• **指示**: 症例集の書評の本文抜粋から、「内容は40の症例で、一般外来や救急を含む様々なケースが紹介されていました。」で始まり「イドーシスと診断されました。」まで続く部分を、一字も変えずに書き写してください。

• **本文抜粋**:
本書はレジデント向けのスキルアップシリーズの1つで、実際の症例を元に総合診療について解説していました。

内容は40の症例で、一般外来や救急を含む様々なケースが紹介されていました。
初めに主訴、現病、既往、身体所見が示され、次に選択すべき検査を考えます。
検査は数値データ、CTやMRIなどの画像資料も示され、それらを元に確定診断に至ります。
難易度が★で説明されていて、次のようなものは特に難しく、印象に残りました。

症例6
急速に進行した息切れが主訴で、加えて両下腿浮腫、胸水、ALP上昇、肝腫大も判明しました。
心臓、肺、肝臓など多数の臓器の異常を思わせる症状でしたが、生検でアミロイドーシスと診断されました。

症例9
発熱、嘔吐、下痢が主訴で、さらに右上肢の軽度麻痺と皮疹も判明しました。
はじめ消化器系の疾患かと想像したら、のちに麻痺なども加わって見当もつかなかったのですが、感染性心内膜炎を原発とした血管塞栓でした。

症例15
息切れと倦怠感が主訴で、検査で胸部異常陰影、腎不全、下腿浮腫が判明しました。
これも各症状に関連が感じられず想像できなかったのですが、ウェゲナー肉芽腫という血管炎でした。

症例20
構音障害と嚥下障害が主訴で、検査で全身の筋肉が低下していることが判明しました。
はじめ脳血管障害を想像しましたが、重症筋無力症でした。

症例21
心下部痛が主訴で、検査で低カリウム、下腿浮腫、高血圧が判明しました。
心臓、腎臓の異常、甘草などによる偽アルドステロン症を想像したのですが、クッシング病でした。

症例26
嘔吐・下痢が主訴で、検査中に腹水、体毛減少、乏尿が判明しました。
はじめ消化器系疾患を想像したのですが、SLEでした。
抗核抗体の上昇とループス腎炎が診断の決め手になりました。

症例32
腰に力が入らなくなったことが主訴で、検査で糖尿病、白血球数の増加が判明しました。
発熱がなく、脳か腰の障害だと想像したのですが、糖尿病に隠された髄膜炎でした。

また巻末にはAppendixとして、60問の設問があり、知識のチェックができます。

本書はこのように必要十分な条件を元に、確定診断に至る流れがコンパクトにまとめられていました。
難易度の高い症例も含まれていましたが、総合診療の流れを学べる好著だと思います。

やさしくわかる看護ケアに役立つ画像の見かた/ 櫛橋民生 著

☆☆☆☆☆

看護師向け画像診断のテキスト

著者は櫛橋民生氏と藤澤英文氏の2人で、共に昭和大学横浜市北部病院放射線科に勤務する医師です。
本書は昭和大学が看護師向けに作成した「画像診断のテキスト」です。
X線、CT、MRI、超音波について、その原理と画像診断のコツがまとめられていました。

内容は全5章で、次のような概要となっていました。

• **データ一覧**:
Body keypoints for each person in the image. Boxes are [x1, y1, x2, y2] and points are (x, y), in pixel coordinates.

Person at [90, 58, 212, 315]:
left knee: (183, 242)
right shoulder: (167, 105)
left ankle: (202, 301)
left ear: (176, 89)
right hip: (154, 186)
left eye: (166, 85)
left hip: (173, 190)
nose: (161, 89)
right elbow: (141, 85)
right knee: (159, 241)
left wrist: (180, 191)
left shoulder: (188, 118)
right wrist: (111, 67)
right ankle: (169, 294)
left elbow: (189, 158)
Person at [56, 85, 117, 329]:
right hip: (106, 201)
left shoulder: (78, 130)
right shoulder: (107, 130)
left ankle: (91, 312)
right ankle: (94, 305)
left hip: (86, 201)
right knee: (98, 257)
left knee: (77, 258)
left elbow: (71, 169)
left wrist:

• **回答**:
内容は40の症例で、一般外来や救急を含む様々なケースが紹介されていました。
初めに主訴、現病、既往、身体所見が示され、次に選択すべき検査を考えます。
検査は数値データ、CTやMRIなどの画像資料も示され、それらを元に確定診断に至ります。
難易度が★で説明されていて、次のようなものは特に難しく、印象に残りました。

症例6
急速に進行した息切れが主訴で、加えて両下腿浮腫、胸水、ALP上昇、肝腫大も判明しました。
心臓、肺、肝臓など多数の臓器の異常を思わせる症状でしたが、生検でアミロイドーシスと診断されました。